A 10/10 creature for 5 mana is way, way too powerful. That’s why it has a drawback. The drawback, which removes your remaining deck from the game, guarantees that you’re going to lose next time it’s your turn – if your turn starts, you have to draw a card, and you have no cards left to draw, you lose. Usually when people use this card, their goal is to get around the drawback. Not me! It was the drawback that I was interested in. I didn’t care about the huge monster attached to it 😛
I played leveler, and it removed my deck. Then, at the beginning of each of my subsequent turns turn, I let Panoptic Mirror cast Research, “shuffling” one card (it says “up to four”) into my deck. Then, since that’d be the only card in my deck, it’d be the one I draw for my turn. So instead of drawing the random top card of my deck each turn, I’m drawing any card I want from my entire collection – which is enough to make anything possible.
This got a “wow” and a laughing shake-of-the-head from the rest of the table, but then one guy said “Wait, let’s see what he does with it.” Now that’s a challenge! Here’s what I came up with.
What I came up with
Well, after making sure nobody could interfere, I drew and played these cards:
Collector Protector will, for one white mana, permenantly give an opponent a card I own. That’s usually the downside. The upside is that it prevents damage. Like with leveler, I was using this card for its downside. Mox Lotus provides me with enough mana to keep the collector protector powered all day long. Together, those two will allow me to give my entire magic collection to someone else in the game. Why would I want to do that? Well, I wouldn’t, obviously. Mindslaver is a card everyone loves, but it shouldn’t make sense in this context, because I haven’t filled in the missing piece. Mindslaver lets me take your next turn for you.

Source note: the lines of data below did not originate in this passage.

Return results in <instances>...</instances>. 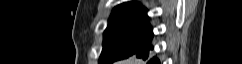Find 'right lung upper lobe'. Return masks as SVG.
I'll return each instance as SVG.
<instances>
[{"label":"right lung upper lobe","mask_w":242,"mask_h":64,"mask_svg":"<svg viewBox=\"0 0 242 64\" xmlns=\"http://www.w3.org/2000/svg\"><path fill=\"white\" fill-rule=\"evenodd\" d=\"M130 13H146V9L138 2H126L118 5L112 12V15L130 14Z\"/></svg>","instance_id":"1"}]
</instances>
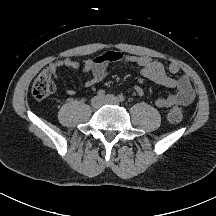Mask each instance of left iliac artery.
I'll return each instance as SVG.
<instances>
[{
	"label": "left iliac artery",
	"mask_w": 216,
	"mask_h": 216,
	"mask_svg": "<svg viewBox=\"0 0 216 216\" xmlns=\"http://www.w3.org/2000/svg\"><path fill=\"white\" fill-rule=\"evenodd\" d=\"M125 100V97L123 95L118 96V101L123 102Z\"/></svg>",
	"instance_id": "44dca946"
}]
</instances>
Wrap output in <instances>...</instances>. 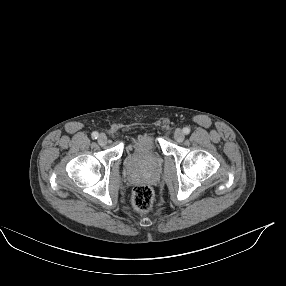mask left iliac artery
Segmentation results:
<instances>
[{"instance_id": "1", "label": "left iliac artery", "mask_w": 286, "mask_h": 286, "mask_svg": "<svg viewBox=\"0 0 286 286\" xmlns=\"http://www.w3.org/2000/svg\"><path fill=\"white\" fill-rule=\"evenodd\" d=\"M190 128L189 127H185V128H183V132L185 133V134H189L190 133Z\"/></svg>"}]
</instances>
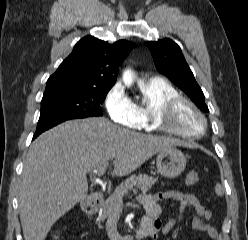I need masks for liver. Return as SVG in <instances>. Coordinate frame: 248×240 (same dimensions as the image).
<instances>
[{"label": "liver", "mask_w": 248, "mask_h": 240, "mask_svg": "<svg viewBox=\"0 0 248 240\" xmlns=\"http://www.w3.org/2000/svg\"><path fill=\"white\" fill-rule=\"evenodd\" d=\"M183 142L120 128L104 118L66 121L40 135L27 153L19 187L25 240H45L54 223L88 192L87 171L115 159L125 176L158 152Z\"/></svg>", "instance_id": "liver-1"}]
</instances>
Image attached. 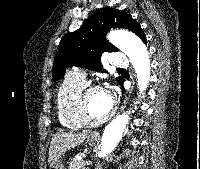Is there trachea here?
<instances>
[{
    "mask_svg": "<svg viewBox=\"0 0 200 169\" xmlns=\"http://www.w3.org/2000/svg\"><path fill=\"white\" fill-rule=\"evenodd\" d=\"M117 70H124V69H122V68H118Z\"/></svg>",
    "mask_w": 200,
    "mask_h": 169,
    "instance_id": "3493384b",
    "label": "trachea"
}]
</instances>
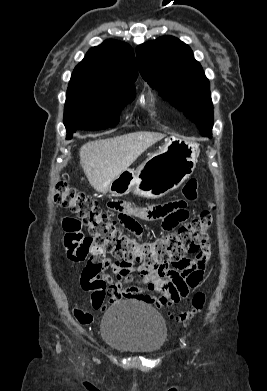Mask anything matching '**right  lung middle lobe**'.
I'll return each instance as SVG.
<instances>
[{"label": "right lung middle lobe", "instance_id": "1", "mask_svg": "<svg viewBox=\"0 0 267 391\" xmlns=\"http://www.w3.org/2000/svg\"><path fill=\"white\" fill-rule=\"evenodd\" d=\"M134 98L135 91H112L90 82H70L64 110L67 138L76 130L114 127L120 111Z\"/></svg>", "mask_w": 267, "mask_h": 391}]
</instances>
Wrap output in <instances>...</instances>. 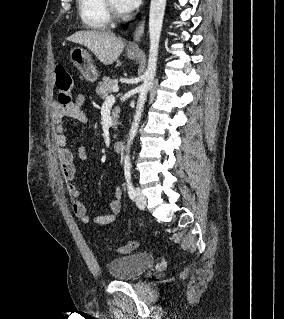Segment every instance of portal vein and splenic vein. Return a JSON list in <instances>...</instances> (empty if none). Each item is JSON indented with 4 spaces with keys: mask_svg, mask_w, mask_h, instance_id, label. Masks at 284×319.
<instances>
[{
    "mask_svg": "<svg viewBox=\"0 0 284 319\" xmlns=\"http://www.w3.org/2000/svg\"><path fill=\"white\" fill-rule=\"evenodd\" d=\"M118 90H119L118 86H113V88H112L113 92H118ZM105 101L106 102H114L115 101V97L113 95H109V96H107Z\"/></svg>",
    "mask_w": 284,
    "mask_h": 319,
    "instance_id": "obj_1",
    "label": "portal vein and splenic vein"
}]
</instances>
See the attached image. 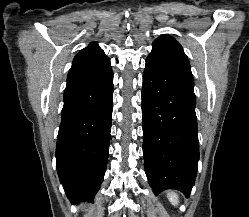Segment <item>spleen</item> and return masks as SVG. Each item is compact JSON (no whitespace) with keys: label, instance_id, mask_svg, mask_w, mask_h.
<instances>
[{"label":"spleen","instance_id":"obj_1","mask_svg":"<svg viewBox=\"0 0 249 217\" xmlns=\"http://www.w3.org/2000/svg\"><path fill=\"white\" fill-rule=\"evenodd\" d=\"M167 197L173 205H177L179 202L178 195L174 191H169Z\"/></svg>","mask_w":249,"mask_h":217}]
</instances>
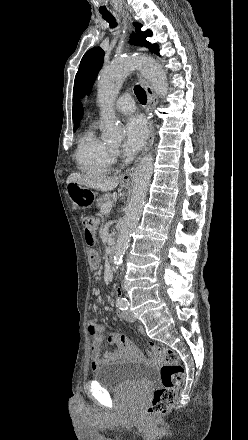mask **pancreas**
Returning a JSON list of instances; mask_svg holds the SVG:
<instances>
[{
	"mask_svg": "<svg viewBox=\"0 0 248 440\" xmlns=\"http://www.w3.org/2000/svg\"><path fill=\"white\" fill-rule=\"evenodd\" d=\"M111 203H112V200H111V195L110 194H104L101 197H99L97 199V207L99 208L100 213L103 214L104 213L103 207L106 206V205H109Z\"/></svg>",
	"mask_w": 248,
	"mask_h": 440,
	"instance_id": "cf45deb5",
	"label": "pancreas"
}]
</instances>
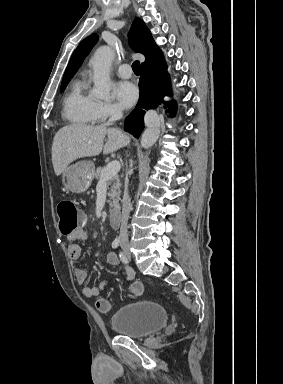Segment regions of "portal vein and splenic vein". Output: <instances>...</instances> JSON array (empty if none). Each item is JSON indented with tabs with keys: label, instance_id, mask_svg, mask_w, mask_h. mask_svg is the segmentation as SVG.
I'll return each mask as SVG.
<instances>
[{
	"label": "portal vein and splenic vein",
	"instance_id": "18ae733b",
	"mask_svg": "<svg viewBox=\"0 0 283 384\" xmlns=\"http://www.w3.org/2000/svg\"><path fill=\"white\" fill-rule=\"evenodd\" d=\"M120 168H121L120 162H117V160H113V162H110V164H107L106 168H104L102 172L100 182H106V180H111L113 176H117Z\"/></svg>",
	"mask_w": 283,
	"mask_h": 384
}]
</instances>
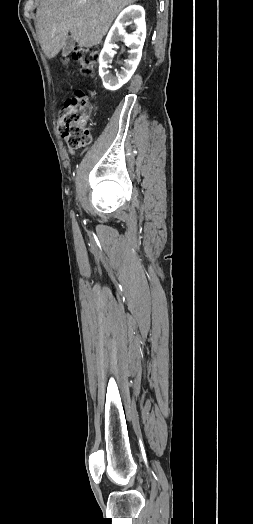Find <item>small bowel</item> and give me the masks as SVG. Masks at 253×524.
<instances>
[{
	"label": "small bowel",
	"mask_w": 253,
	"mask_h": 524,
	"mask_svg": "<svg viewBox=\"0 0 253 524\" xmlns=\"http://www.w3.org/2000/svg\"><path fill=\"white\" fill-rule=\"evenodd\" d=\"M70 153H72V154H73V153H74V151H73L72 149H70Z\"/></svg>",
	"instance_id": "c3829d8e"
}]
</instances>
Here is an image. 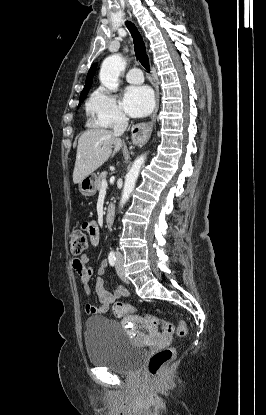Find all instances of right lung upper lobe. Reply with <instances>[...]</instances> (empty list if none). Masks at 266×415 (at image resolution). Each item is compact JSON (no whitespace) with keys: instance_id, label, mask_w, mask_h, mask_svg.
<instances>
[{"instance_id":"right-lung-upper-lobe-1","label":"right lung upper lobe","mask_w":266,"mask_h":415,"mask_svg":"<svg viewBox=\"0 0 266 415\" xmlns=\"http://www.w3.org/2000/svg\"><path fill=\"white\" fill-rule=\"evenodd\" d=\"M96 67H97L96 63L91 66V68L89 70V73L87 75V79H86L84 89L82 90L80 97L87 95V92L89 91V89L91 87V84H92L93 76L96 72Z\"/></svg>"}]
</instances>
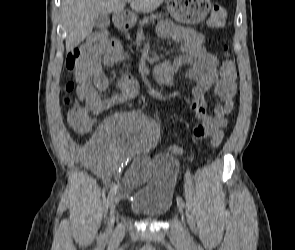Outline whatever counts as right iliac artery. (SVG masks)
<instances>
[{
    "instance_id": "obj_1",
    "label": "right iliac artery",
    "mask_w": 295,
    "mask_h": 250,
    "mask_svg": "<svg viewBox=\"0 0 295 250\" xmlns=\"http://www.w3.org/2000/svg\"><path fill=\"white\" fill-rule=\"evenodd\" d=\"M120 171V170H119ZM117 189H118V185H114L111 189H110V192L108 194V198H107V201L105 203V206H106V209L108 210V207L111 205L112 201H113V198L117 192ZM99 240H103V235H100L99 236Z\"/></svg>"
}]
</instances>
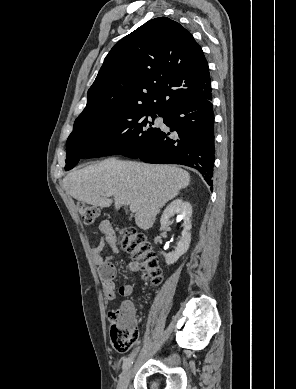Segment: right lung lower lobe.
I'll return each mask as SVG.
<instances>
[{"mask_svg":"<svg viewBox=\"0 0 296 389\" xmlns=\"http://www.w3.org/2000/svg\"><path fill=\"white\" fill-rule=\"evenodd\" d=\"M212 94L186 102L168 112L147 147L135 154L146 163L181 164L197 169L212 186L215 155ZM212 190V187H211Z\"/></svg>","mask_w":296,"mask_h":389,"instance_id":"right-lung-lower-lobe-1","label":"right lung lower lobe"}]
</instances>
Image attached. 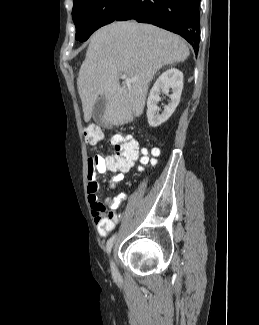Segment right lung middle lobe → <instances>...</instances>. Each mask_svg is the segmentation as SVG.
Wrapping results in <instances>:
<instances>
[{"mask_svg": "<svg viewBox=\"0 0 259 325\" xmlns=\"http://www.w3.org/2000/svg\"><path fill=\"white\" fill-rule=\"evenodd\" d=\"M127 0H74L75 38L86 41L98 28L114 21Z\"/></svg>", "mask_w": 259, "mask_h": 325, "instance_id": "right-lung-middle-lobe-1", "label": "right lung middle lobe"}]
</instances>
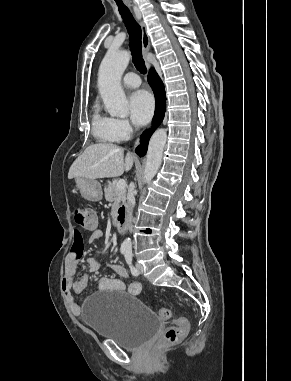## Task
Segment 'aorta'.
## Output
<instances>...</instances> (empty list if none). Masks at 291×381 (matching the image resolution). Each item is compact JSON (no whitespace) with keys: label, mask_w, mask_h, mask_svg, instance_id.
I'll use <instances>...</instances> for the list:
<instances>
[{"label":"aorta","mask_w":291,"mask_h":381,"mask_svg":"<svg viewBox=\"0 0 291 381\" xmlns=\"http://www.w3.org/2000/svg\"><path fill=\"white\" fill-rule=\"evenodd\" d=\"M130 54L127 51L109 50L103 58L98 71V89L104 105L111 116H127V99L121 87V77L129 64ZM167 140L166 129H158L152 135L144 170V182H150L157 173ZM131 240L123 241L122 247L131 248Z\"/></svg>","instance_id":"aorta-1"}]
</instances>
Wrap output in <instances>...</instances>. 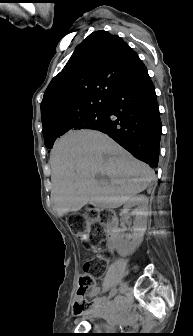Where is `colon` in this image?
<instances>
[{
  "label": "colon",
  "mask_w": 193,
  "mask_h": 336,
  "mask_svg": "<svg viewBox=\"0 0 193 336\" xmlns=\"http://www.w3.org/2000/svg\"><path fill=\"white\" fill-rule=\"evenodd\" d=\"M104 221V214L91 211L86 215L79 213L71 215L68 224L70 228L76 232L77 236L85 242V244H89V242L94 239L101 245L105 240V232L103 229ZM96 251L99 253V256H103L101 247L96 248ZM90 267L91 264L89 262L84 263V273L79 278L77 298L73 309L76 316H79L99 305L96 299L86 298V294L95 286V278L89 273Z\"/></svg>",
  "instance_id": "5ec220e1"
}]
</instances>
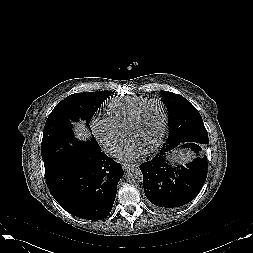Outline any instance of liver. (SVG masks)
Instances as JSON below:
<instances>
[{"label": "liver", "instance_id": "6515ba94", "mask_svg": "<svg viewBox=\"0 0 253 253\" xmlns=\"http://www.w3.org/2000/svg\"><path fill=\"white\" fill-rule=\"evenodd\" d=\"M84 131H85V127L82 123L78 124V126H76V133H77L78 137L84 135Z\"/></svg>", "mask_w": 253, "mask_h": 253}]
</instances>
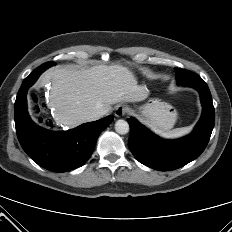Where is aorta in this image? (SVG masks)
<instances>
[{"instance_id":"aorta-1","label":"aorta","mask_w":232,"mask_h":232,"mask_svg":"<svg viewBox=\"0 0 232 232\" xmlns=\"http://www.w3.org/2000/svg\"><path fill=\"white\" fill-rule=\"evenodd\" d=\"M115 130L118 134H127L129 132V124L125 120H117L115 123Z\"/></svg>"}]
</instances>
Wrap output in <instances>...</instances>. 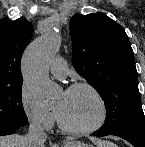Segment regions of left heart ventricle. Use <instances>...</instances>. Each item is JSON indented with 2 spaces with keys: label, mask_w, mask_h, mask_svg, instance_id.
Wrapping results in <instances>:
<instances>
[{
  "label": "left heart ventricle",
  "mask_w": 145,
  "mask_h": 147,
  "mask_svg": "<svg viewBox=\"0 0 145 147\" xmlns=\"http://www.w3.org/2000/svg\"><path fill=\"white\" fill-rule=\"evenodd\" d=\"M54 107L67 124L77 128L93 125L101 114L98 101L86 89L62 92L56 99Z\"/></svg>",
  "instance_id": "left-heart-ventricle-1"
}]
</instances>
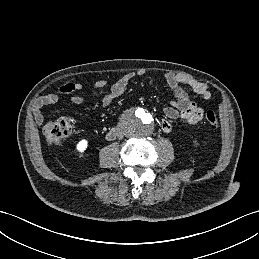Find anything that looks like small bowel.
<instances>
[{
  "label": "small bowel",
  "instance_id": "c3829d8e",
  "mask_svg": "<svg viewBox=\"0 0 259 259\" xmlns=\"http://www.w3.org/2000/svg\"><path fill=\"white\" fill-rule=\"evenodd\" d=\"M145 70L141 69L137 73L129 72L115 81L109 91L103 95V105H109L115 98L121 96L129 83L136 75H144ZM162 77L166 80L168 86L172 90L174 99L171 105L164 109L165 118L161 121L160 127L163 132L169 133L172 130L173 120H180L184 123L194 125L203 118L204 111L195 102H193L185 87L189 88L193 93L199 95L204 100L211 98V92L206 83L194 79L185 73L163 72ZM108 85L107 80H99L95 83V88L100 89ZM82 89V84L77 82L66 83L62 85L56 92L39 97L33 106V116L38 124L43 122L41 109L45 106L56 104L62 96L68 97L73 103L81 104L84 98L75 94Z\"/></svg>",
  "mask_w": 259,
  "mask_h": 259
}]
</instances>
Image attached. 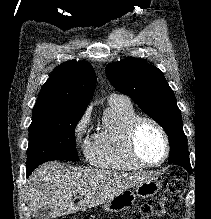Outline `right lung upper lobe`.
Here are the masks:
<instances>
[{
    "instance_id": "right-lung-upper-lobe-1",
    "label": "right lung upper lobe",
    "mask_w": 211,
    "mask_h": 219,
    "mask_svg": "<svg viewBox=\"0 0 211 219\" xmlns=\"http://www.w3.org/2000/svg\"><path fill=\"white\" fill-rule=\"evenodd\" d=\"M96 80L88 62L67 61L50 75L35 106H46L55 113H84L93 96Z\"/></svg>"
}]
</instances>
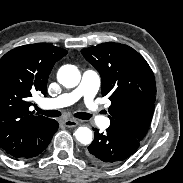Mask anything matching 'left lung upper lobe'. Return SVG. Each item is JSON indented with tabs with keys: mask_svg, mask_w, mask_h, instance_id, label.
Here are the masks:
<instances>
[{
	"mask_svg": "<svg viewBox=\"0 0 183 183\" xmlns=\"http://www.w3.org/2000/svg\"><path fill=\"white\" fill-rule=\"evenodd\" d=\"M81 52L100 73L102 95L112 103L110 127L141 141L151 123L156 94L154 74L146 60L133 48L111 42Z\"/></svg>",
	"mask_w": 183,
	"mask_h": 183,
	"instance_id": "5c2ea615",
	"label": "left lung upper lobe"
}]
</instances>
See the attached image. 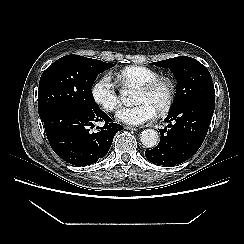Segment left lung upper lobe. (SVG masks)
Returning <instances> with one entry per match:
<instances>
[{"label": "left lung upper lobe", "instance_id": "obj_1", "mask_svg": "<svg viewBox=\"0 0 244 244\" xmlns=\"http://www.w3.org/2000/svg\"><path fill=\"white\" fill-rule=\"evenodd\" d=\"M154 65L170 68L177 77L178 89L170 110L197 98H214L212 77L207 68L197 60L180 56L154 62Z\"/></svg>", "mask_w": 244, "mask_h": 244}]
</instances>
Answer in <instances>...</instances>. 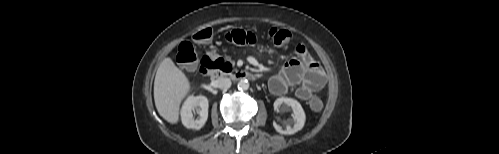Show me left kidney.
Listing matches in <instances>:
<instances>
[{
  "label": "left kidney",
  "instance_id": "left-kidney-1",
  "mask_svg": "<svg viewBox=\"0 0 499 154\" xmlns=\"http://www.w3.org/2000/svg\"><path fill=\"white\" fill-rule=\"evenodd\" d=\"M274 110L276 112H286L292 110L293 112L291 115L293 120L289 121L285 127L280 126L275 121L273 122V126L278 133L291 135L300 131L304 127L306 115L301 104L297 100L287 97L278 98L274 102ZM293 121L294 125L291 126Z\"/></svg>",
  "mask_w": 499,
  "mask_h": 154
}]
</instances>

The missing piece, like Collector Protector and Leveler, is a card I used for its drawback: Sky Swallower.
I used Mindslaver to let me control another player’s next turn. Then I used Sky Swallower to give him all the cards I had in play, including the Mox Lotus and the Collector Protector. When it was his turn, I had him use the infinite mana from the mox lotus to power Collector Protector’s ability once for every card in his collection. He wisely chose to concede the game instead of handing over his entire collection.